======== Data for the task

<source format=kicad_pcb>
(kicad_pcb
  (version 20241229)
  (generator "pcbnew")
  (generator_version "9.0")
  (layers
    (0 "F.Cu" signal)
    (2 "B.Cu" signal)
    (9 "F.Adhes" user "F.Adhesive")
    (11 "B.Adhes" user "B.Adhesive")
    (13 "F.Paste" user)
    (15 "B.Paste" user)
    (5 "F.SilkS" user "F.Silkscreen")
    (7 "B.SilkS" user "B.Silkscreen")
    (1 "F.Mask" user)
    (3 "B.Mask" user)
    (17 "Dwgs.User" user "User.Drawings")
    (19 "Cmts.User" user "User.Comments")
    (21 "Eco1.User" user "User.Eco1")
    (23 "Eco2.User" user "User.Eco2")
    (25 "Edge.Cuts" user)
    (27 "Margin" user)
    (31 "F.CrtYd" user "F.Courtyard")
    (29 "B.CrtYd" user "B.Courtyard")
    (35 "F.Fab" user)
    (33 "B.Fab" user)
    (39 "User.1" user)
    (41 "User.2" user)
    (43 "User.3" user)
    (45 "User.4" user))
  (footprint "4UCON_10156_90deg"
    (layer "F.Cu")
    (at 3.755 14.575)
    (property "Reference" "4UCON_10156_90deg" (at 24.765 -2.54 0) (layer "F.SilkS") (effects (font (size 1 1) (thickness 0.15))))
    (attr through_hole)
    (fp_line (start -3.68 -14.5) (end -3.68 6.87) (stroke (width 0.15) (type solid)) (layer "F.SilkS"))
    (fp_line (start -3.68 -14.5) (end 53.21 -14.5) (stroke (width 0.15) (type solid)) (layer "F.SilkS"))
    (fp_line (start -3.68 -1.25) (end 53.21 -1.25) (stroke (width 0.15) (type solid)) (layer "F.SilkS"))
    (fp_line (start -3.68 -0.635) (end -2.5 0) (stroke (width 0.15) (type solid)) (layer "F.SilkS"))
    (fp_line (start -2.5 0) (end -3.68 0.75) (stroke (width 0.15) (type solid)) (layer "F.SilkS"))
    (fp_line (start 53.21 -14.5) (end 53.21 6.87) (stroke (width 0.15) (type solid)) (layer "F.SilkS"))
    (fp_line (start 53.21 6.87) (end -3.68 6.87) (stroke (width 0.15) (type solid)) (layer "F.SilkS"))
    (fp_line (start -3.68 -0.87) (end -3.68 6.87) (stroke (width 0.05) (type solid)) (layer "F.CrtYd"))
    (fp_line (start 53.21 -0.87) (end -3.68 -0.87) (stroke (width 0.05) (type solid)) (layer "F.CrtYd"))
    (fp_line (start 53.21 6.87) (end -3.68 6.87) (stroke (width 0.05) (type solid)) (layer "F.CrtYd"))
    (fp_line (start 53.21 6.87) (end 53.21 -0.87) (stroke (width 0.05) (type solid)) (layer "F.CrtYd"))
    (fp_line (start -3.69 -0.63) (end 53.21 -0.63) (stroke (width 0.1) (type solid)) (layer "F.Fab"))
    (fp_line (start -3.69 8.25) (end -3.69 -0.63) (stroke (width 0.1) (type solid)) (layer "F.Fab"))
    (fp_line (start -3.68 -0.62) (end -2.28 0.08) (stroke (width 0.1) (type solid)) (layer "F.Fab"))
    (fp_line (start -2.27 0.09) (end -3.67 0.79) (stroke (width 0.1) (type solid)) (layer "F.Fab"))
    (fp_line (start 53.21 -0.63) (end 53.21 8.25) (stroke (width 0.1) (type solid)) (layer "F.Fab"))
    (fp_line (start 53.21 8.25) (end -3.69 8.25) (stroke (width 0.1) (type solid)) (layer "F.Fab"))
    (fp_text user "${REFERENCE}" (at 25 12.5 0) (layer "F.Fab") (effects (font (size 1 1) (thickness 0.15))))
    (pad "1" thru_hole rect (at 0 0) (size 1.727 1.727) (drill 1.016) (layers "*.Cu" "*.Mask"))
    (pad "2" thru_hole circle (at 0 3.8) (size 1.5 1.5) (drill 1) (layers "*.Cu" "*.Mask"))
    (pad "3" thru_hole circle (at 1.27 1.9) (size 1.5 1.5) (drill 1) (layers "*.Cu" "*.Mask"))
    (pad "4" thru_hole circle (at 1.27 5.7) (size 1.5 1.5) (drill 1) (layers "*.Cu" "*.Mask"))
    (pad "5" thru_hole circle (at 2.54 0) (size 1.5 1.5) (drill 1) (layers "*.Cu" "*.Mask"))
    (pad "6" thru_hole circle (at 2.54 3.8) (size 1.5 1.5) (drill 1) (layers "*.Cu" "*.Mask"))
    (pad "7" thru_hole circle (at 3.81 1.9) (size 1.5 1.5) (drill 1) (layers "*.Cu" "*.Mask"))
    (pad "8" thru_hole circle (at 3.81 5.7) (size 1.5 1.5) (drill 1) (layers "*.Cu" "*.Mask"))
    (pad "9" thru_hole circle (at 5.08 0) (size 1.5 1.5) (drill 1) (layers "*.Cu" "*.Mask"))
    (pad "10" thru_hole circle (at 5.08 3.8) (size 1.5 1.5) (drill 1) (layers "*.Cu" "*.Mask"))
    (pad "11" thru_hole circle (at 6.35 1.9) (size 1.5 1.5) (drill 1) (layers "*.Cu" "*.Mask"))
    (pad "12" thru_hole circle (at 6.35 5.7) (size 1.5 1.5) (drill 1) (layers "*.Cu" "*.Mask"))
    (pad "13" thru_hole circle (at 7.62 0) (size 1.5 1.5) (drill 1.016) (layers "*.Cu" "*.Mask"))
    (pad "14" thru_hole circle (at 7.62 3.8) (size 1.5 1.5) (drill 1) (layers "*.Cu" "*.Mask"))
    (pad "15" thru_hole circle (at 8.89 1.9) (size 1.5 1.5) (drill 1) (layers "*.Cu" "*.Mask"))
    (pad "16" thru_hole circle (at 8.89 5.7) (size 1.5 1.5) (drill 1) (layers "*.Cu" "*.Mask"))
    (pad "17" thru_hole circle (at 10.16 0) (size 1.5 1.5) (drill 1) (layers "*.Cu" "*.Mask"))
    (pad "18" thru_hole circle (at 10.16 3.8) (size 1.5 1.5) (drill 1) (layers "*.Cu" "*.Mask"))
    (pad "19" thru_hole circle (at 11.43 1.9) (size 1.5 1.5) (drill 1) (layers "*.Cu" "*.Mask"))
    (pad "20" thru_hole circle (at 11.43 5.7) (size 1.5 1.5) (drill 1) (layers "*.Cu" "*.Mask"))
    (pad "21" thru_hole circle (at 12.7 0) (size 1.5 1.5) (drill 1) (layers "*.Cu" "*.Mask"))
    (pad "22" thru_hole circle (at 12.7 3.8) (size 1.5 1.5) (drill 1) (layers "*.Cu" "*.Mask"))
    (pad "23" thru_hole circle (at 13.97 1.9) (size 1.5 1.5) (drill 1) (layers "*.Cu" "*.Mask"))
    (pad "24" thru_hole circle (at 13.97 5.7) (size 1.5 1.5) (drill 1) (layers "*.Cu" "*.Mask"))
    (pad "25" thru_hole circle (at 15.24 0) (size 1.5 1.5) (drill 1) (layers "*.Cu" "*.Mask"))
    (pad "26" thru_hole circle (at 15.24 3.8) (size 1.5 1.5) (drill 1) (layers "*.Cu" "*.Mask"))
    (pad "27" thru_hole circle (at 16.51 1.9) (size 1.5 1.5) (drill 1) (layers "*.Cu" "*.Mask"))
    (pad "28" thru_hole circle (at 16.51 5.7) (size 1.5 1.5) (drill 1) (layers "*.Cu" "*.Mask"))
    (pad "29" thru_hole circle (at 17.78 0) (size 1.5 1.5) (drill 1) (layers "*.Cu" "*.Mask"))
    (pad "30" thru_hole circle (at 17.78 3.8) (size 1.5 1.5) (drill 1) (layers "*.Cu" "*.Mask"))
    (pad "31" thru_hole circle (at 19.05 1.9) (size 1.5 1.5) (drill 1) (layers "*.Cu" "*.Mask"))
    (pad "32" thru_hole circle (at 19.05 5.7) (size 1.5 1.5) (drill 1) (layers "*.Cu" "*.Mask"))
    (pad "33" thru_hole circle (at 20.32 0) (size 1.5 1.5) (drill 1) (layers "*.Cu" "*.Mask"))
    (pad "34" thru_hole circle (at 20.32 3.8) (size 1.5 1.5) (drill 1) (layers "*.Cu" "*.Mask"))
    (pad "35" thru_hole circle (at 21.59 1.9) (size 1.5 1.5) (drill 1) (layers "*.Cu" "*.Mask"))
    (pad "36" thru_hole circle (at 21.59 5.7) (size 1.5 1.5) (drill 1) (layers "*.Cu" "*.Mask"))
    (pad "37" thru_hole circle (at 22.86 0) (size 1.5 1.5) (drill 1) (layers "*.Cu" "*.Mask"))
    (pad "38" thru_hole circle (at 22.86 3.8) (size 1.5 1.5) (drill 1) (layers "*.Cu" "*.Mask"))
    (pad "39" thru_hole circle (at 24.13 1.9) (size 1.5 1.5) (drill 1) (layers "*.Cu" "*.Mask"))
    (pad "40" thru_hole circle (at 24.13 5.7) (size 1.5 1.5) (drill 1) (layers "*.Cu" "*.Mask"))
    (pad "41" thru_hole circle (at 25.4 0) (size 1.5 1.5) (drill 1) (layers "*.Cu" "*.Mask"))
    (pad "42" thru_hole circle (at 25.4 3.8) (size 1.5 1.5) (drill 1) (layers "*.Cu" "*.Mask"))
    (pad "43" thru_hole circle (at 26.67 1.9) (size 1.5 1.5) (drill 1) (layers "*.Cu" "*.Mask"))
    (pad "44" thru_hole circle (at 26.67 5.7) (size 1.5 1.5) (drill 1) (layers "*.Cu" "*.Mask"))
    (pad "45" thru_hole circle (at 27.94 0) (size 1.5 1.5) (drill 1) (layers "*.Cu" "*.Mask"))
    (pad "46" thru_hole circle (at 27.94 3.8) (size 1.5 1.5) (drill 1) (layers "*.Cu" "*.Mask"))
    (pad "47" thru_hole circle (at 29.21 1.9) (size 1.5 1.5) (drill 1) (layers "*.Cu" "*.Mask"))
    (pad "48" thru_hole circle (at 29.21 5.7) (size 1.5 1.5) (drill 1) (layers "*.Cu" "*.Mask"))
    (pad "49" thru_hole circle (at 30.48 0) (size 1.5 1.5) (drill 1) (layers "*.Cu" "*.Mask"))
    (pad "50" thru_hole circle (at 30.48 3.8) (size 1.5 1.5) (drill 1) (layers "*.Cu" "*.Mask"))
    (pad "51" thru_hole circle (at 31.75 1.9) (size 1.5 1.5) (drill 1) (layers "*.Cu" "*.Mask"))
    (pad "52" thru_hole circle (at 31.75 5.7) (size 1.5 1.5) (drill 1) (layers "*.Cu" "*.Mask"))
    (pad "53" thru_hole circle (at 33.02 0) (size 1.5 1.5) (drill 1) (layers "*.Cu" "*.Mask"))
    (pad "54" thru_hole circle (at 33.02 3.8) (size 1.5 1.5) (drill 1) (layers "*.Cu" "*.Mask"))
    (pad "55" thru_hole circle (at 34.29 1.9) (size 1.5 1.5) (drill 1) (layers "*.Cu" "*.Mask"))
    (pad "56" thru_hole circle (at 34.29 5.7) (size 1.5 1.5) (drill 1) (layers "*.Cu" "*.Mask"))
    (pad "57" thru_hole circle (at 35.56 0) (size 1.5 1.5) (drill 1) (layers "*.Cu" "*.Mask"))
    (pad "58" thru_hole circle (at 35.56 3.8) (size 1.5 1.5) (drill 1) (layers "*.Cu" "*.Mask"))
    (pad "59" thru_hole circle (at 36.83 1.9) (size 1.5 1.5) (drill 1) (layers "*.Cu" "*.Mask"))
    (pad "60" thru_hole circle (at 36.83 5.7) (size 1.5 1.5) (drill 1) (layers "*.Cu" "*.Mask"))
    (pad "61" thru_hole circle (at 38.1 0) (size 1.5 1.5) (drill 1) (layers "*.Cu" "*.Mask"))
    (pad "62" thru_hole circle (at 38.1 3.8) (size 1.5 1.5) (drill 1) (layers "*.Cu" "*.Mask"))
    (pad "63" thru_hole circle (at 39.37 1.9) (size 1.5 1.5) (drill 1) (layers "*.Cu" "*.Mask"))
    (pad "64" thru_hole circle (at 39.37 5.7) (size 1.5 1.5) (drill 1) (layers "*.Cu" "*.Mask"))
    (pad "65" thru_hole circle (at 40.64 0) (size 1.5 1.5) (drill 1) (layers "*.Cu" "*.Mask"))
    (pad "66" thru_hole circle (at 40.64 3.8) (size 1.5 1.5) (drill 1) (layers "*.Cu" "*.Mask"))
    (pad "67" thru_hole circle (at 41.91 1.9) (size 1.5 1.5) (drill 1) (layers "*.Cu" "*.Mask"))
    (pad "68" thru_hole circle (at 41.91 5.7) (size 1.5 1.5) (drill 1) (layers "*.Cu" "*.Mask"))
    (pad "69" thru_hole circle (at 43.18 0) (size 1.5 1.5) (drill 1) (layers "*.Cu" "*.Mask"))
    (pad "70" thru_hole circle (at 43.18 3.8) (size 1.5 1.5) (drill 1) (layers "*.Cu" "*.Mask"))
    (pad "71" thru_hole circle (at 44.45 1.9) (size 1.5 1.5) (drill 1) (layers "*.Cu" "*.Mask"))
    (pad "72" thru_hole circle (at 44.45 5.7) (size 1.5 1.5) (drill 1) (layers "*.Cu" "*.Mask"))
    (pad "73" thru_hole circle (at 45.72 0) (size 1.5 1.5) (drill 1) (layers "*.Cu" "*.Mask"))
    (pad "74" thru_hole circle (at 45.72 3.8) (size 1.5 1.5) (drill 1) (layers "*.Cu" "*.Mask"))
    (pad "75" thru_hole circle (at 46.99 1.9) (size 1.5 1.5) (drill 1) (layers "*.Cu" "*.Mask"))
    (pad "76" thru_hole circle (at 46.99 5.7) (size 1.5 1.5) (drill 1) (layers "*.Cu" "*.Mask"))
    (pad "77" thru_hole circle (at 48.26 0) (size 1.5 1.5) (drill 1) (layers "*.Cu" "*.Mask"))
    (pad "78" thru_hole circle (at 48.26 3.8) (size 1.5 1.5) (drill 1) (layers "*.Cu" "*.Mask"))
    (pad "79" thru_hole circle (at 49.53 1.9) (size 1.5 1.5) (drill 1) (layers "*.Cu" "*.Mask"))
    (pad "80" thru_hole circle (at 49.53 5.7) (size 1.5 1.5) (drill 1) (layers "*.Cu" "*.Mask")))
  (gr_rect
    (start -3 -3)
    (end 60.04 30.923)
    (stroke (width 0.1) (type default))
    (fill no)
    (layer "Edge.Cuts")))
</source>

================

Work required: Look above for the line with "(at 34.29 5.7)" and the line with "(at 36.83 1.9)". Retype those two lines and every line between them exactly, adding nothing.

Solved exercise:
    (pad "56" thru_hole circle (at 34.29 5.7) (size 1.5 1.5) (drill 1) (layers "*.Cu" "*.Mask"))
    (pad "57" thru_hole circle (at 35.56 0) (size 1.5 1.5) (drill 1) (layers "*.Cu" "*.Mask"))
    (pad "58" thru_hole circle (at 35.56 3.8) (size 1.5 1.5) (drill 1) (layers "*.Cu" "*.Mask"))
    (pad "59" thru_hole circle (at 36.83 1.9) (size 1.5 1.5) (drill 1) (layers "*.Cu" "*.Mask"))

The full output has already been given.